Version comparison data:
------
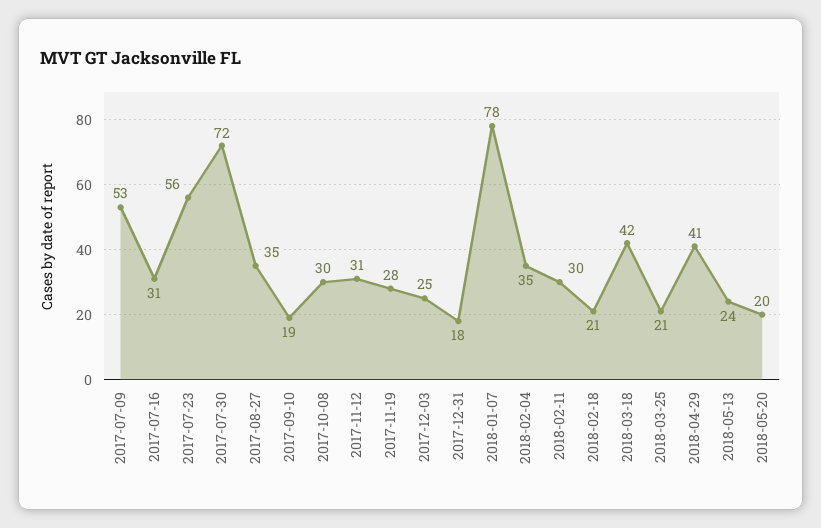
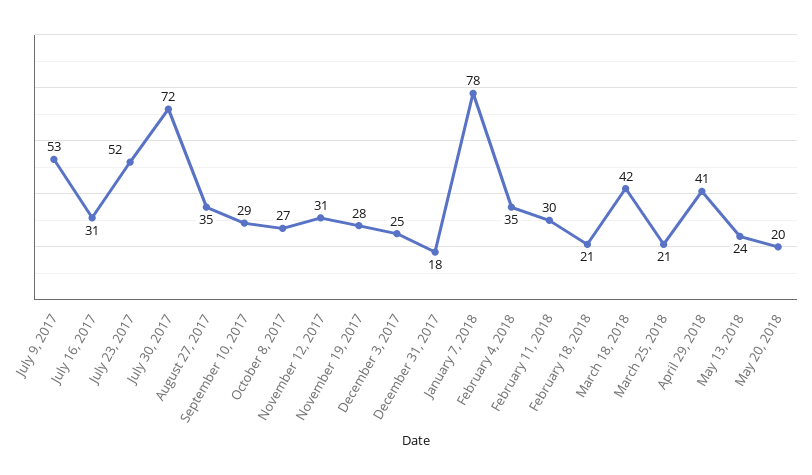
  {
    "2017-07-09": 53,
    "2017-07-16": 31,
-   "2017-07-23": 56,
+   "2017-07-23": 52,
    "2017-07-30": 72,
    "2017-08-27": 35,
-   "2017-09-10": 19,
+   "2017-09-10": 29,
-   "2017-10-08": 30,
+   "2017-10-08": 27,
    "2017-11-12": 31,
    "2017-11-19": 28,
    "2017-12-03": 25,
    "2017-12-31": 18,
    "2018-01-07": 78,
    "2018-02-04": 35,
    "2018-02-11": 30,
    "2018-02-18": 21,
    "2018-03-18": 42,
    "2018-03-25": 21,
    "2018-04-29": 41,
    "2018-05-13": 24,
    "2018-05-20": 20
  }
------
INSTRUCTIONS FOR THE TASK: Transcribe all records verbatim, no pictures.

SOLVED PROBLEM:
  {
    "2017-07-09": 53,
    "2017-07-16": 31,
-   "2017-07-23": 56,
+   "2017-07-23": 52,
    "2017-07-30": 72,
    "2017-08-27": 35,
-   "2017-09-10": 19,
+   "2017-09-10": 29,
-   "2017-10-08": 30,
+   "2017-10-08": 27,
    "2017-11-12": 31,
    "2017-11-19": 28,
    "2017-12-03": 25,
    "2017-12-31": 18,
    "2018-01-07": 78,
    "2018-02-04": 35,
    "2018-02-11": 30,
    "2018-02-18": 21,
    "2018-03-18": 42,
    "2018-03-25": 21,
    "2018-04-29": 41,
    "2018-05-13": 24,
    "2018-05-20": 20
  }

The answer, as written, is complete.